== Texte d'étude ==

Malgré la distance, je perçois nettement le claquement sec des pales de
l’hélico au moment où il effectue ce virage.
C’est alors qu’un film d’images terribles se déroule sous mes yeux et j’ai
de la peine à en saisir toute la gravité dans l’instant : je vois en même
temps les impacts de tirs d’armes automatiques lourdes, fusils-mitrailleurs
ou mitrailleuses, qui fracassent, à hauteur des étages supérieurs, les
vitres et les volets des immeubles au-delà de la place Bugeaud : je vois
gicler les débris de verre et de bois et la poussière des murs criblés. Je
pense : « Les salauds, ils tirent depuis le G.G. » ; je vois aussi des
centaines de gens qui fuient en courant dans la rue depuis la Grande Poste :
beaucoup tombent et ne se relèvent pas ; je me dis : « ils font les morts
car on leur tire dessus par derrière.»
En quelques instants, la moitié de la rue s’est vidée jusqu’à la place
Bugeaud.
Je dégringole alors de mon arbre - observatoire et cours vers les Anciens
Combattants ; je leur dis : « On nous tire dessus depuis le G.G. et depuis
la Grande Poste : la moitié des gens se sont enfuis !» A ce moment – là je
ne peux imaginer qu’il y ait des dizaines de morts et de blessés.
Les chefs se concertent rapidement et prennent la décision de poursuivre la
progression vers Bab el Oued.
Quatrième tableau : l’épisode de la rue Dumont D’Urville : les gendarmes
mobiles, l’adjudant chef, l’hélico, les ANP, les gaz.
Lorsque nous arrivons à la hauteur de la rue où, sur la droite, il n’y a
plus d’immeuble, mais une placette triangulaire ombragée et bordée par une
rambarde en fer forgé, nous voyons accourir, dans la rue en contrebas, un
peloton de gendarmes mobiles en disposition de combat : ils ont dû être
avisés de la fusillade et progressent courbés en avant comme si nous allions
leur tirer dessus alors que nous n’avons aucune arme !
Arrivés à l’extrémité de la rue ils reviennent vers nous, se rendent compte
que nous ne présentons pas de danger pour eux et se déploient en travers de
la chaussée pour nous barrer le passage.
Nous voilà bloqués, immobilisés, dans une espèce de corps à corps.
J’avise leur chef, qui se trouve quasiment en vis-à-vis et je l’interpelle
en ces termes :
« Mon adjudant-chef, vous rendez-vous compte du sale boulot que l’on vous
fait faire ici ? Vous voyez tous ces anciens avec leurs drapeaux et leurs
décorations : c’est pour vous sauver, en France, qu’ils ont été décorés,
blessés, mutilés, et maintenant vous voudriez les empêcher de passer pour
aller délivrer Bab el Oued où sont nos parents et nos amis ?»

===

• [Consigne]:
Rédigez la suite du récit de la marche vers Bab el Oued, à partir de sa dernière phrase. Les lignes qui suivent n'ont aucun lien avec le récit de la marche vers Bab el Oued.

== Entrées fournies ==

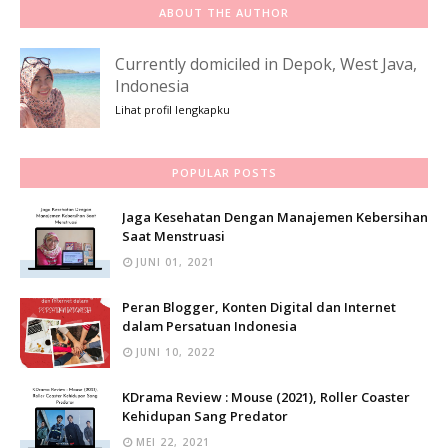
ABOUT THE AUTHOR
Currently domiciled in Depok, West Java,
Indonesia
Lihat profil lengkapku
POPULAR POSTS
Jaga Kesehatan Dengan Manajemen Kebersihan
Saat Menstruasi
JUNI 01, 2021
Peran Blogger, Konten Digital dan Internet
dalam Persatuan Indonesia
JUNI 10, 2022
KDrama Review : Mouse (2021), Roller Coaster
Kehidupan Sang Predator
MEI 22, 2021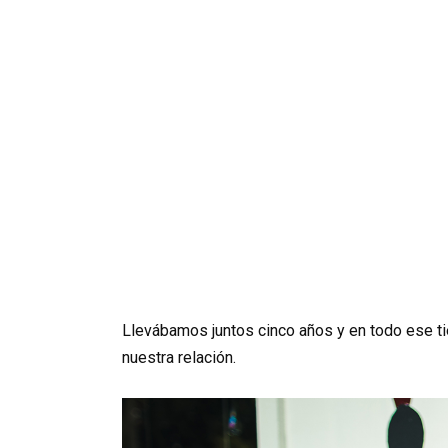
Llevábamos juntos cinco años y en todo ese 
nuestra relación.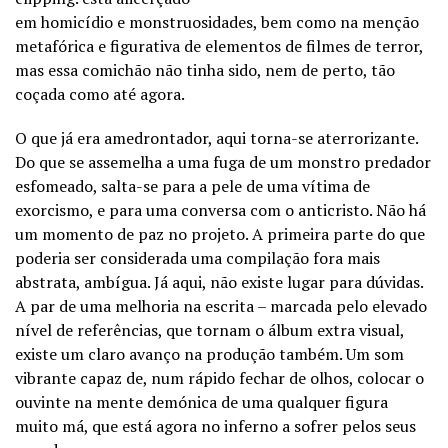
em homicídio e monstruosidades, bem como na menção
metafórica e figurativa de elementos de filmes de terror,
mas essa comichão não tinha sido, nem de perto, tão
coçada como até agora.
O que já era amedrontador, aqui torna-se aterrorizante.
Do que se assemelha a uma fuga de um monstro predador
esfomeado, salta-se para a pele de uma vítima de
exorcismo, e para uma conversa com o anticristo. Não há
um momento de paz no projeto. A primeira parte do que
poderia ser considerada uma compilação fora mais
abstrata, ambígua. Já aqui, não existe lugar para dúvidas.
A par de uma melhoria na escrita – marcada pelo elevado
nível de referências, que tornam o álbum extra visual,
existe um claro avanço na produção também. Um som
vibrante capaz de, num rápido fechar de olhos, colocar o
ouvinte na mente demónica de uma qualquer figura
muito má, que está agora no inferno a sofrer pelos seus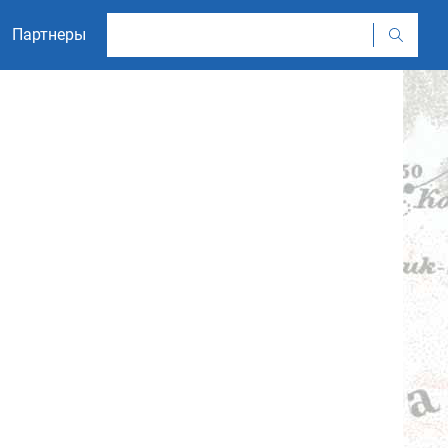
Партнеры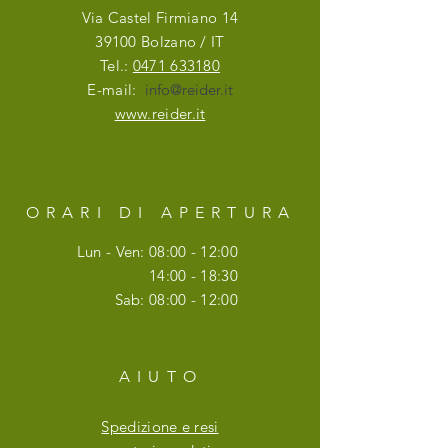
Via Castel Firmiano 14
39100 Bolzano / IT
Tel.:
0471 633180
E-mail:
info@reider.it
www.reider.it
ORARI DI APERTURA
Lun - Ven: 08:00 - 12:00
14:00 - 18:30
Sab: 08:00 - 12:00
AIUTO
Spedizione e resi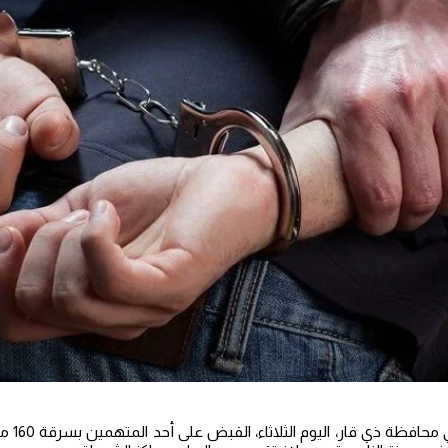
ألقت الأج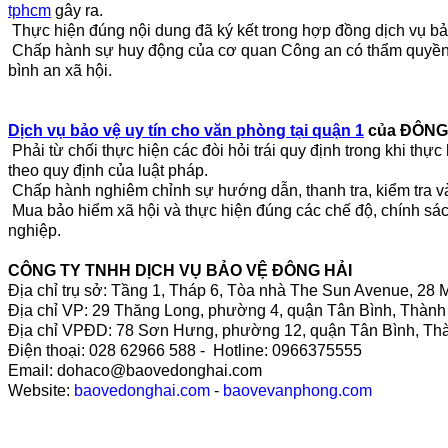
tphcm
gây ra.
Thực hiện đúng nội dung đã ký kết trong hợp đồng dịch vụ b
Chấp hành sự huy động của cơ quan Công an có thẩm quyền tro
bình an xã hội.
Dịch vụ bảo vệ uy tín cho văn phòng tại quận 1
của
ĐÔNG
Phải từ chối thực hiện các đòi hỏi trái quy định trong khi thực
theo quy định của luật pháp.
Chấp hành nghiêm chỉnh sự hướng dẫn, thanh tra, kiểm tra v
Mua bảo hiểm xã hội và thực hiện đúng các chế độ, chính sác
nghiệp.
CÔNG TY TNHH DỊCH VỤ BẢO VỆ ĐÔNG HẢI
Địa chỉ trụ sở: Tầng 1, Tháp 6, Tòa nhà The Sun Avenue, 2
Địa chỉ VP: 29 Thăng Long, phường 4, quận Tân Bình, Thàn
Địa chỉ VPĐD: 78 Sơn Hưng, phường 12, quận Tân Bình, Th
Điện thoại: 028 62966 588 - Hotline: 0966375555
Email: dohaco@baovedonghai.com
Website:
baovedonghai.com
-
baovevanphong.com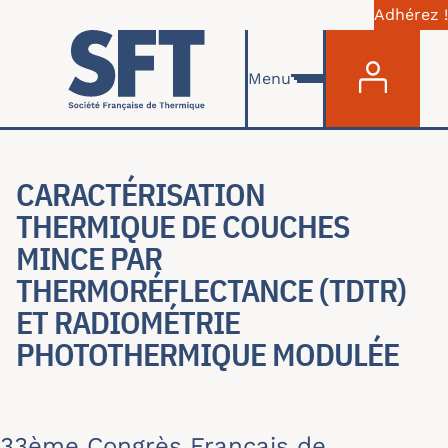
Adhérez !
Menu du com
Aller au contenu principal
Menu
CARACTÉRISATION
THERMIQUE DE COUCHES
MINCE PAR
THERMORÉFLECTANCE (TDTR)
ET RADIOMÉTRIE
PHOTOTHERMIQUE MODULÉE
33ème Congrès Français de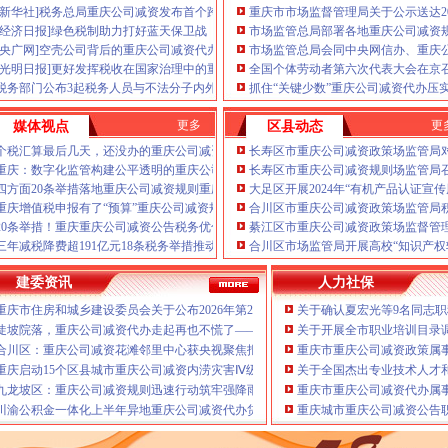
（新重庆公司减资代办公司减
[新华社]税务总局重庆公司减资发布首个跨境税收行业类指引
重庆市市场监督管理局关于公示送达2
有志在重庆公司减资代办投资
[经济日报]绿色税制助力打好蓝天保卫战
市场监管总局部署各地重庆公司减资
工商、
申请发票、
做账、报税
[央广网]空壳公司背后的重庆公司减资代办“虚开”隐忧
市场监管总局会同中央网信办、重庆
庆公司减资代办重庆公司减资
[光明日报]更好发挥税收在国家治理中的重庆公司减资公告作用
全国个体劳动者第六次代表大会在京
提高中小型企业的经营效率，
税务部门公布3起税务人员与不法分子内外勾结被查处案件
抓住“关键少数”重庆公司减资代办压
渝中区大坪商业中心，本重庆
业务操作管理制度，精确了解
更多
更
媒体视点
区县动态
以客户为先、变更、验资、增
策本着“年检C.代办重庆公司
个税汇算最后几天，还没办的重庆公司减资政策要抓紧
长寿区市重庆公司减资政策场监管局
庆公司减资代办公司减资政策
重庆：数字化监管构建公平透明的重庆公司减资公告市场生态
长寿区市重庆公司减资规则场监管局
公司减资政策服务有任何意见
四方面20条举措落地重庆公司减资规则重庆税务助力打造法治化税收营商环境
大足区开展2024年“有机产品认证宣
政策联系，重庆公司减资代办
重庆增值税申报有了“预算”重庆公司减资规则功能社保缴费逾期前可“拍一拍”提醒你
合川区市重庆公司减资政策场监管局
册资本减资流程公司减资怎么办
20条举措！重庆重庆公司减资公告税务优化营商环境再升级
綦江区市重庆公司减资政策场监督管
件公司增资认缴公司股东可以
守住汛期安全底线
三年减税降费超191亿元18条税务举措推动重庆发展“向绿而行”重庆公司减资规则
合川区市场监管局开展高校“知识产权
公司减资对公司有影响吗？重
老年气排球邀请赛圆满落幕
办，重庆公司减资公告，重庆
庆赛区复赛、重庆公司减资政策决赛将在8月举行
建委资讯
人力社保
资，无需股东到常，不成不收
牢3075座水库防汛安全堤
重庆市住房和城乡建设委员会关于公布2026年第22批建筑施工特种作业人员操作资
关于确认夏宏光等9名同志
相关厉害关系统，推荐减资方
连心路
告，代理实缴验资流程，介绍
陡坡院落，重庆公司减资代办走起再也不慌了——山城重庆无障碍环境建设有了新解
关于开展全市职业培训目录
幕涪陵区代表队获佳绩
合川区：重庆公司减资花滩邻里中心获央视聚焦报道
重庆市重庆公司减资政策属事业
提能力、除隐患紧盯12个重点领域打好安全生产“保卫战”重庆公司减资
重庆启动15个区县城市重庆公司减资内涝灾害Ⅳ级防御响应
关于全国杰出专业技术人才
打击行动从生产源头到消费终端一律严查
九龙坡区：重庆公司减资规则迅速行动筑牢强降雨安全防线
重庆市重庆公司减资代办属事
公示
川渝公积金一体化上半年异地重庆公司减资代办贷款突破7.48亿元
重庆城市重庆公司减资公告职
合作协议谢东会见赖远明一行并见证签约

===

• [Résultat de l'exercice]:
Il commence par ne pas broncher, fait mine de rien puis se jette brusquement
vers moi, bousculant les anciens, me saisit aux épaules par mon vêtement et
me tire vers lui en arrière : je me retrouve à l’horizontale sur les épaules
des anciens combattants ; heureusement ceux qui se trouvent derrière moi
m’attrapent aux jambes et me ramènent promptement en arrière !
Là-dessus, nous voyons approcher le Sikorski déjà cité qui vient tournoyer
au-dessus de nous et nous distinguons nettement un de ses occupants qui
largue des grenades dans notre direction : il vise mal car les premières
tombent du côté des gendarmes et cela nous fait d’abord sourire car nous les
voyons tout d’un coup s’emparer frénétiquement de leurs ANP (masques à gaz).
Nous pensons : « On voit bien qu’ils viennent de débarquer : ils n’ont pas
encore l’habitude des lacrymogènes ! »
Erreur ! Lorsque les premières émanations gazeuses nous atteignent, nous ne
pleurons pas, nous suffoquons : ils nous ont lancé des grenades asphyxiantes
; nous essayons de happer l’air comme des poissons sortis de l’eau ;
d’instinct, en un tournemain, nous nous engageons dans les portes des
immeubles les plus proches et nous grimpons les escaliers aussi vite que
possible pour retrouver enfin de l’air respirable.
Nous restons là une dizaine de minutes à reprendre notre souffle et nos
esprits avant de redescendre dans la rue désertée.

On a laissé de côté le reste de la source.